Nos bastidores, Sandra investe tempo na preparação de cada retrato. “Levamos maquilhagem, luzes e cenário, como acontece no estúdio, e temos atenção à roupa e outros detalhes. Aborreço-me quando vejo camisas sem botões ou gastas nas mangas”, partilha. Sem pudor ou artifícios, cria proximidade com o retratado através do toque e do diálogo, procurando iluminar a essência de cada um. “Cuido da pessoa como se fosse à missa ou ao casamento da neta. Acho genuinamente que são bonitos e gosto das suas rugas”.

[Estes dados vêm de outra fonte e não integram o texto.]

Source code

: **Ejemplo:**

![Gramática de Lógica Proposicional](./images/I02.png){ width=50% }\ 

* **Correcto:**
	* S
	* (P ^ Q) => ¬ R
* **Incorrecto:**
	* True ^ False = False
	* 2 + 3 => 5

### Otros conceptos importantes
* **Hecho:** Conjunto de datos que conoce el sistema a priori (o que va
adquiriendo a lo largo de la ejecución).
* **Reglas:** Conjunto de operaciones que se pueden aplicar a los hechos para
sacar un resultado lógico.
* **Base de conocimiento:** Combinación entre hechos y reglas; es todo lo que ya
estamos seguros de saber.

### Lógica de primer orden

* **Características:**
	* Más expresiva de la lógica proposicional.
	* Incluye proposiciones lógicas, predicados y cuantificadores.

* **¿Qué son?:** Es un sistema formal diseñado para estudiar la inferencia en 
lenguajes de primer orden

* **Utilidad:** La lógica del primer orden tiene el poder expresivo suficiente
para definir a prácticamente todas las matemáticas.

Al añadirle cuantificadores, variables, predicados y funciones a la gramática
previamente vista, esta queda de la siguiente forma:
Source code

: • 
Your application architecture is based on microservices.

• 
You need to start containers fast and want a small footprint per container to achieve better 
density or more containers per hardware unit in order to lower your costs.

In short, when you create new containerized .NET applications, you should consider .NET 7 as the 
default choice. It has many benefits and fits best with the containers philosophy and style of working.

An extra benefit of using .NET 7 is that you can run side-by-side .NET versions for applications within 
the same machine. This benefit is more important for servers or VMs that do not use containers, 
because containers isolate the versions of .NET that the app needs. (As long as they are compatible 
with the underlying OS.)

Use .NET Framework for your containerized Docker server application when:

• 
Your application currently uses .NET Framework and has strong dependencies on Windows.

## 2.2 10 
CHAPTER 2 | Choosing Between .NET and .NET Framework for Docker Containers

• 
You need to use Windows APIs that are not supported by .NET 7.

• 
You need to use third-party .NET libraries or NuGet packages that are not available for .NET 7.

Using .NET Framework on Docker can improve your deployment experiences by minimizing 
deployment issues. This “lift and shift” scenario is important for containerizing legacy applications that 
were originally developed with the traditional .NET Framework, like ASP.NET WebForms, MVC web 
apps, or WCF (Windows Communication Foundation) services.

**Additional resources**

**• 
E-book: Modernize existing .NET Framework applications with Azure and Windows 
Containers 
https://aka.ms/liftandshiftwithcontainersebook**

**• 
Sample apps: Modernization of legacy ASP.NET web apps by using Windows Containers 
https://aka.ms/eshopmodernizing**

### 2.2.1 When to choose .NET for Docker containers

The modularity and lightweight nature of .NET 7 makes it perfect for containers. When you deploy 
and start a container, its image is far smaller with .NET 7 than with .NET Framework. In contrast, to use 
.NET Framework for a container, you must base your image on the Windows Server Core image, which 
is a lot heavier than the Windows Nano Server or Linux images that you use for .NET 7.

A fotografia de Sandra Ventura é uma reverência ao idoso na forma como valoriza a sua identidade individual, mas, também, coletiva, enquanto grupo etário pleno de direitos, numa sociedade que valoriza sobretudo a infância. “É cultural, vendemos três vezes mais numa escola. Compram tudo”.

Pelo contrário, num lar nem todas as famílias adquirem fotografias. Nalguns casos a encomenda chega aquando da morte com o objetivo de colocar “foto na campa”, lamenta. Felizmente, há também histórias felizes de “filhos que fazem tudo por eles, sofrem por ter de os colocar num lar e vêm de França, de propósito, para tirar a fotografia”. Apesar do esforço físico e financeiro, que envolvem as deslocações “com a casa às costas”, Sandra admite que não desiste por “causa destes filhos e netos que veem neste trabalho uma forma de os manter vivos”.